Only last week on the heels of the heartbreaking deportation of Jorge Garcia,39, who after 30 years of living in the U.S, was deported on the Dr. Martin Luther King Jr. holiday from metro Detroit to Mexico, another immigrant family is facing deportation. Ded Rranxburgaj, declared sanctuary at Central United Methodist. Ded and his wife Flora, both of whom are originally from Albania, have been living in the United States for 17 years. During those years, Ded has worked diligently to support at a local Coney Island restaurant and in construction to support his family and touch the American Dream. His older son, Lawrence, attends the University of Michigan Dearborn, and his younger son, Erik, attends Southgate High School. Ded’s wife, Flora, has multiple sclerosis and is dependent on her husband for care and support.
“My family needs me. I take care of my wife, and I work to support my sons, every day. If they deport me after taking care of my wife for 11 years, I may never see her again. My sons would need to leave school to take care of her. It would be devastating for my family,” explains“I am scared that they will deport my husband,” said Flora Rranxburgaj, “He takes care of me every day. Every day he helps me shower, change clothes, he cooks my food. If they deport him …”
Michigan United a statewide coalition and one of the organizing agencies of the Sanctuary Movement estimates that the city’s undocumented immigrant community, which ranges from about 95,000 to more than 126,000 throughout Michigan are at risk for detention and deportation.
The organization along with throngs of supporters praised Sens. Debbie Stabenow and Gary Peters for siding with immigrant youth in the recent federal budget battle and decided not to support a federal budget resolution that did not include protections for that vulnerable population.
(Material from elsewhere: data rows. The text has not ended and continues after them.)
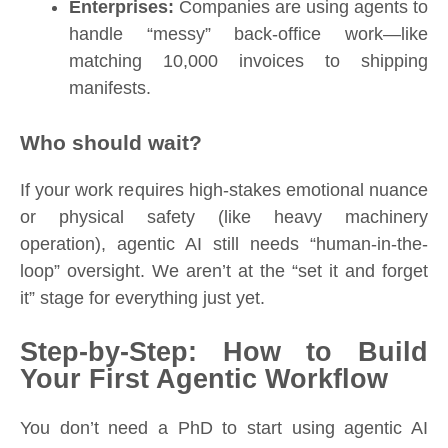
Enterprises:
Companies are using agents to
handle “messy” back-office work—like
matching 10,000 invoices to shipping
manifests.
Who should wait?
If your work requires high-stakes emotional nuance
or physical safety (like heavy machinery
operation), agentic AI still needs “human-in-the-
loop” oversight. We aren’t at the “set it and forget
it” stage for everything just yet.
Step-by-Step: How to Build
Your First Agentic Workflow
You don’t need a PhD to start using agentic AI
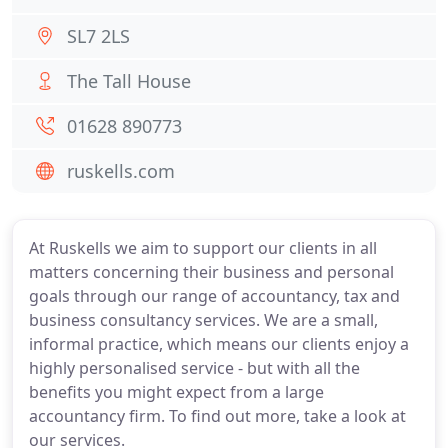
SL7 2LS
The Tall House
01628 890773
ruskells.com
At Ruskells we aim to support our clients in all
matters concerning their business and personal
goals through our range of accountancy, tax and
business consultancy services. We are a small,
informal practice, which means our clients enjoy a
highly personalised service - but with all the
benefits you might expect from a large
accountancy firm. To find out more, take a look at
our services.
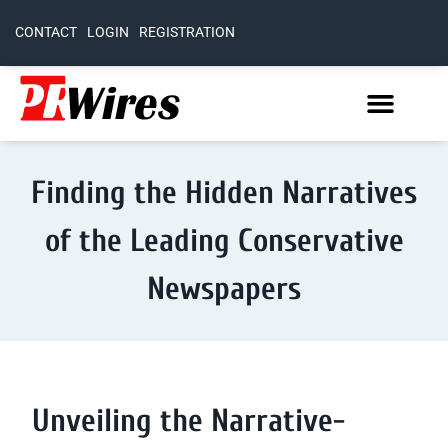
CONTACT
LOGIN
REGISTRATION
Finding the Hidden Narratives
of the Leading Conservative
Newspapers
Unveiling the Narrative-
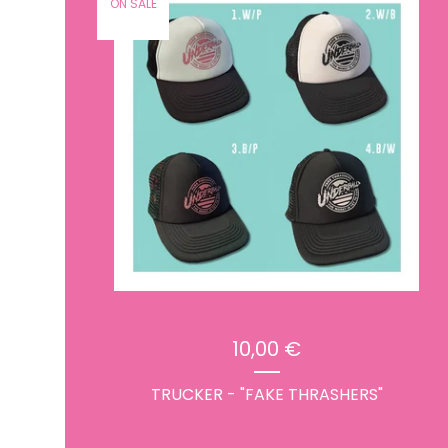
ON SALE
10,00
€
TRUCKER - "FAKE THRASHERS"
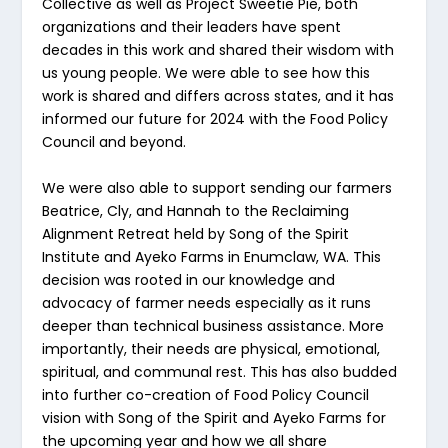
Collective as well as Project Sweetie Pie, both
organizations and their leaders have spent
decades in this work and shared their wisdom with
us young people. We were able to see how this
work is shared and differs across states, and it has
informed our future for 2024 with the Food Policy
Council and beyond.
We were also able to support sending our farmers
Beatrice, Cly, and Hannah to the Reclaiming
Alignment Retreat held by Song of the Spirit
Institute and Ayeko Farms in Enumclaw, WA. This
decision was rooted in our knowledge and
advocacy of farmer needs especially as it runs
deeper than technical business assistance. More
importantly, their needs are physical, emotional,
spiritual, and communal rest. This has also budded
into further co-creation of Food Policy Council
vision with Song of the Spirit and Ayeko Farms for
the upcoming year and how we all share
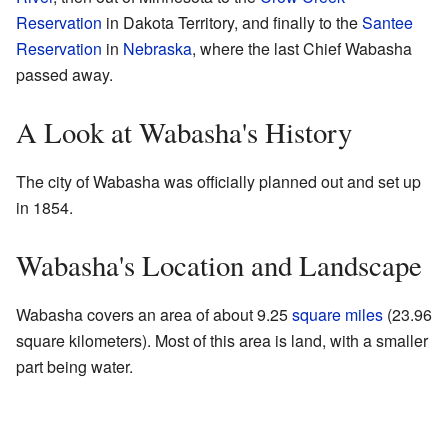
Reservation
in Dakota Territory, and finally to the
Santee
Reservation
in
Nebraska
, where the last Chief Wabasha
passed away.
A Look at Wabasha's History
The city of Wabasha was officially planned out and set up
in 1854.
Wabasha's Location and Landscape
Wabasha covers an area of about 9.25
square miles
(23.96
square kilometers). Most of this area is land, with a smaller
part being water.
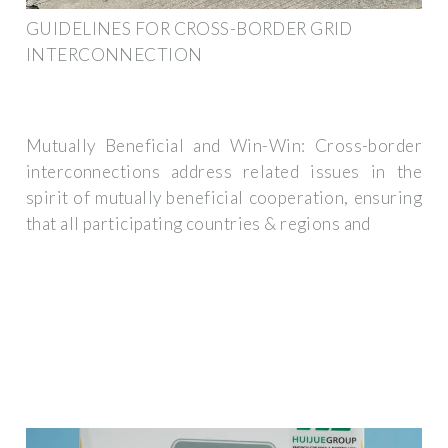
GUIDELINES FOR CROSS-BORDER GRID
INTERCONNECTION
Mutually Beneficial and Win-Win: Cross-border
interconnections address related issues in the
spirit of mutually beneficial cooperation, ensuring
that all participating countries & regions and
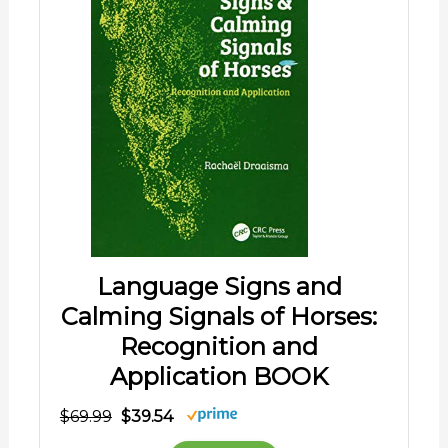
Language Signs and
Calming Signals of Horses:
Recognition and
Application BOOK
$69.99
$39.54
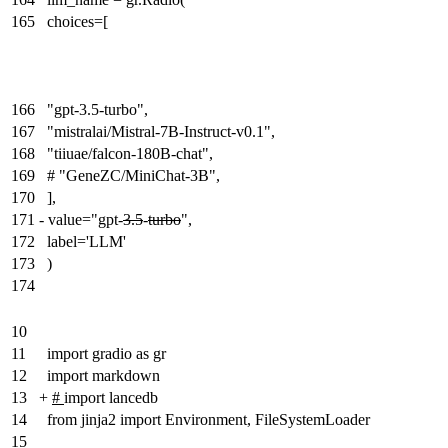
165
choices=[
166
"gpt-3.5-turbo",
167
"mistralai/Mistral-7B-Instruct-v0.1",
168
"tiiuae/falcon-180B-chat",
169
# "GeneZC/MiniChat-3B",
170
],
171
-
value="gpt-
3.5
-
turbo
",
172
label='LLM'
173
)
174
10
11
import gradio as gr
12
import markdown
13
+
#
import lancedb
14
from jinja2 import Environment, FileSystemLoader
15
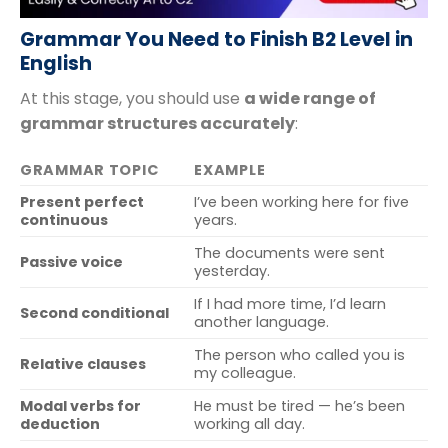
Grammar You Need to Finish B2 Level in
English
At this stage, you should use
a wide range of
grammar structures accurately
:
GRAMMAR TOPIC
EXAMPLE
Present perfect
I’ve been working here for five
continuous
years.
The documents were sent
Passive voice
yesterday.
If I had more time, I’d learn
Second conditional
another language.
The person who called you is
Relative clauses
my colleague.
Modal verbs for
He must be tired — he’s been
deduction
working all day.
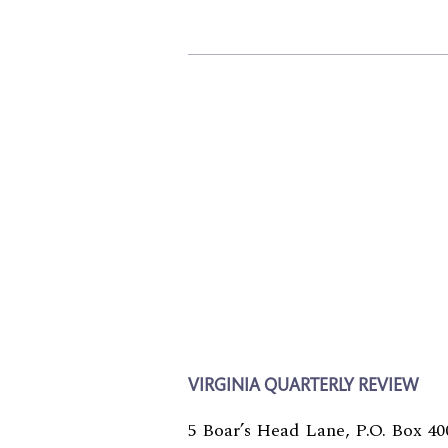
VIRGINIA QUARTERLY REVIEW
5 Boar’s Head Lane, P.O. Box 40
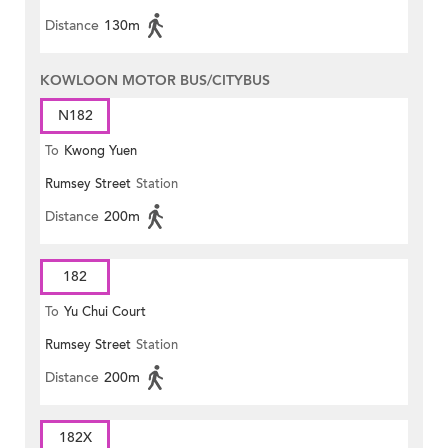
Distance
130m
KOWLOON MOTOR BUS/CITYBUS
N182
To
Kwong Yuen
Rumsey Street
Station
Distance
200m
182
To
Yu Chui Court
Rumsey Street
Station
Distance
200m
182X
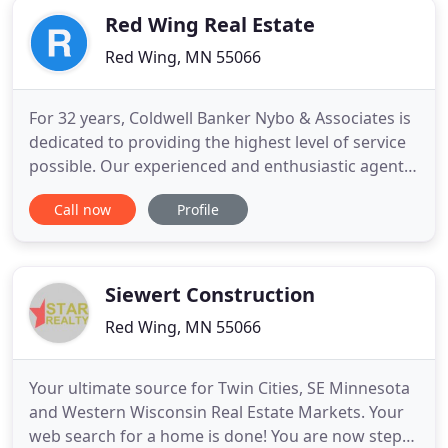
Red Wing Real Estate
Red Wing, MN 55066
For 32 years, Coldwell Banker Nybo & Associates is
dedicated to providing the highest level of service
possible. Our experienced and enthusiastic agents
have a strong knowledge of Red Wing and the
Call now
Profile
surrounding Southeastern Minnesota and Western
Wisconsin areas. Let us help find the right home
for you! This home has timeless quality and has
been thoughtfully
Siewert Construction
Red Wing, MN 55066
Your ultimate source for Twin Cities, SE Minnesota
and Western Wisconsin Real Estate Markets. Your
web search for a home is done! You are now steps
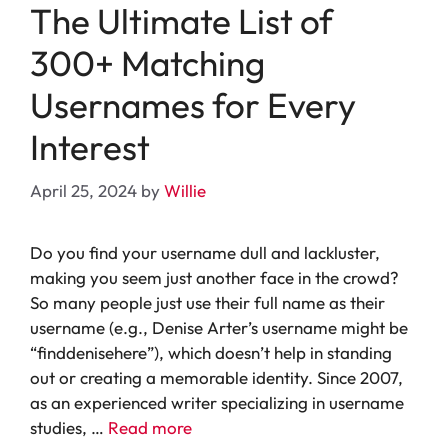
The Ultimate List of
300+ Matching
Usernames for Every
Interest
April 25, 2024
by
Willie
Do you find your username dull and lackluster,
making you seem just another face in the crowd?
So many people just use their full name as their
username (e.g., Denise Arter’s username might be
“finddenisehere”), which doesn’t help in standing
out or creating a memorable identity. Since 2007,
as an experienced writer specializing in username
studies, …
Read more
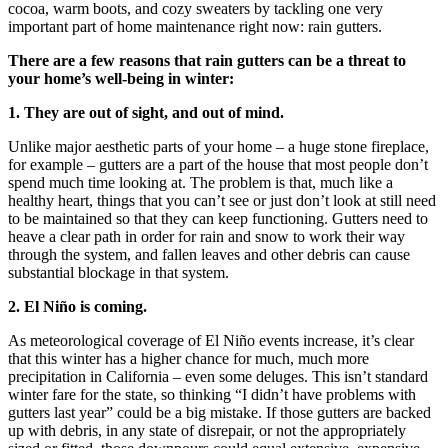
cocoa, warm boots, and cozy sweaters by tackling one very
important part of home maintenance right now: rain gutters.
There are a few reasons that rain gutters can be a threat to
your home’s well-being in winter:
1. They are out of sight, and out of mind.
Unlike major aesthetic parts of your home – a huge stone fireplace,
for example – gutters are a part of the house that most people don’t
spend much time looking at. The problem is that, much like a
healthy heart, things that you can’t see or just don’t look at still need
to be maintained so that they can keep functioning. Gutters need to
heave a clear path in order for rain and snow to work their way
through the system, and fallen leaves and other debris can cause
substantial blockage in that system.
2. El Niño is coming.
As meteorological coverage of El Niño events increase, it’s clear
that this winter has a higher chance for much, much more
precipitation in California – even some deluges. This isn’t standard
winter fare for the state, so thinking “I didn’t have problems with
gutters last year” could be a big mistake. If those gutters are backed
up with debris, in any state of disrepair, or not the appropriately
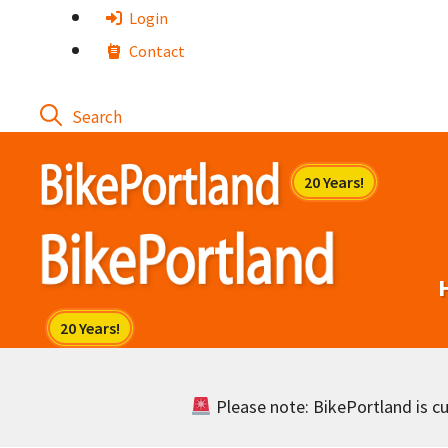
Skip
Login
to
Contact
content
Please note: BikePortland is cur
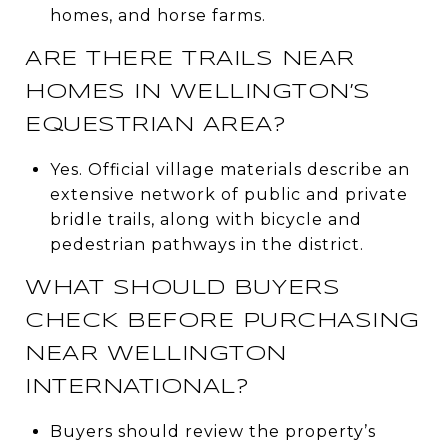
homes, and horse farms.
ARE THERE TRAILS NEAR
HOMES IN WELLINGTON’S
EQUESTRIAN AREA?
Yes. Official village materials describe an
extensive network of public and private
bridle trails, along with bicycle and
pedestrian pathways in the district.
WHAT SHOULD BUYERS
CHECK BEFORE PURCHASING
NEAR WELLINGTON
INTERNATIONAL?
Buyers should review the property’s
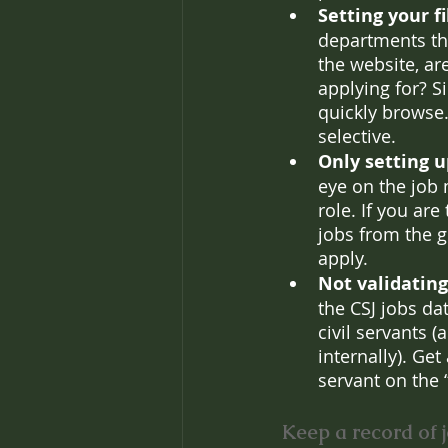
Setting your f
departments tha
the website, ar
applying for? Si
quickly browse.
selective.
Only setting u
eye on the job 
role. If you ar
jobs from the g
apply.
Not validating
the CSJ jobs da
civil servants (
internally). Get
servant on the 
Keep a record of j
The vote standoff on the immigration policy issue caused the federal government shutdown recently. “I was glad to see our leaders take action and force the Republicans hand on the issue. I just hope they stick to their commitment and continue to fight this racist policy,” said ??, an African immigrant and gas station owner on Detroit’s westside.
Scores of black Americans agree that the need for protections against overly zealous proponents for implementing more rigid immigration laws and escalating the removal of undocumented immigrants is a dangerous and critical reminder of the inequitable treatment of minorities and people living in distressed conditions. But, the Trump administration’s rhetoric and characterizations of immigrants as villains is what many find most appalling. He has crafted a diabolical discourse which pits ethnic groups against each other in class race.
The Rev. Louis Forsythe, shown on the right, is concerned about the future of DACA and African immigrants who benefit from it. Imam Mohamed Al-masmari is on the left.—Serena Maria Daniels photo
“It makes me think of all of those people who were forced from their homes following Hurricane Katrina being called refugees instead of Americans,” said Trish Singleton, a survivor of one of the nation’s worst natural disasters. “There are differences sure, in that in New Orleans we were American citizens and were not facing deportation. But the reality is that we were for the most part black Americans being forced to leave our homes and our loved ones … and that is a universal tragedy and a profoundly disturbing circumstance for anybody.”